While contemplating how to condense five years of research on visualizations of multidimensional time into a poster and a five-minute talk, I had an interesting thought about what visualizations are.

Data visualization is the process of creating a portrayal of data that conveys the feeling of the concepts from which the data has sprung. Thus, a visualization of the sales figures of a company ought to not only contain as much information as would a tabulation of the data but also convey a holistic sense of the wellbeing of the company. Good data visualization is a “‍true‍” portrait of a concept.

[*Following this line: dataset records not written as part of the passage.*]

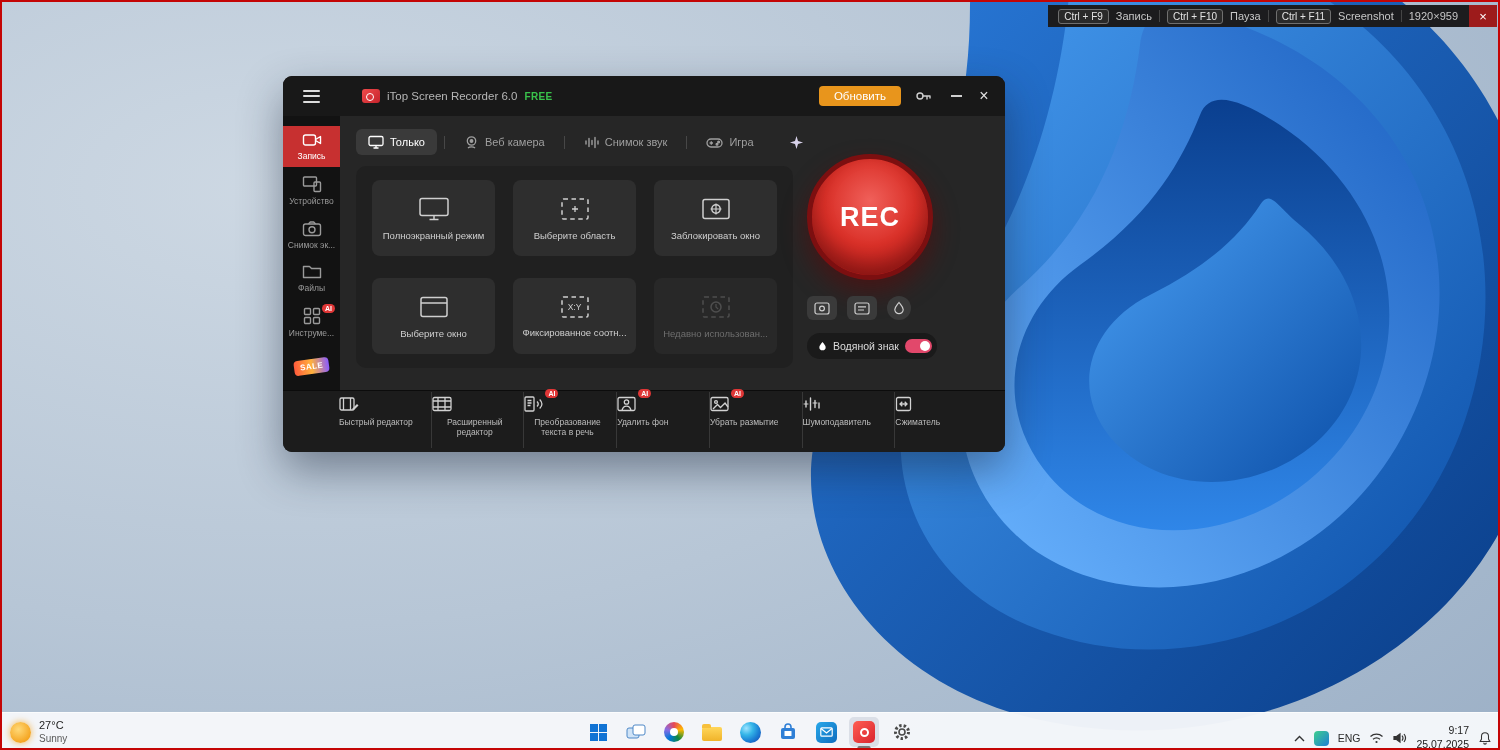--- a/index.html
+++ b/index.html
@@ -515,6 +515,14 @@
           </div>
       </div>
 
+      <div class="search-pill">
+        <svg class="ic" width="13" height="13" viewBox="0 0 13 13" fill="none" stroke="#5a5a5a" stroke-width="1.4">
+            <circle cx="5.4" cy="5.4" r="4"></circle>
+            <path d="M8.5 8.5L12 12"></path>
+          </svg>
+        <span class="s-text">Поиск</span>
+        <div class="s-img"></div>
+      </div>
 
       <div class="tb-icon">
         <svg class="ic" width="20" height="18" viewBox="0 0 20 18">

We can contrast this with a “‍free‍” portrait of a concept, such as might be created by a liberal artist. These still try to provide an accurate depiction of the subject but do so without the constraint of conveying precise data. Sizes and colors can be adjusted for visual appeal, subjective elements may be added for which no numeric basis is provided, etc.

But both remain portrayals, one artisan’s interpretation of the concept. A clear example of this can be found in biographies. Like visualizations, biographies are to be rooted in data; yet anyone who has read multiple biographies of the same person can attest that the resulting picture can vary greatly from author to author. Heroes and villains can both be painted from the same historic data.

It is easy to fool ourselves into thinking that in the “‍information age‍” the data we have give us a correct portrayal of truth. Anyone who has tried to convert truth into information knows otherwise. Any portrayal, be it true to the data or freely expressed, remains, in the end, a portrait of the artist.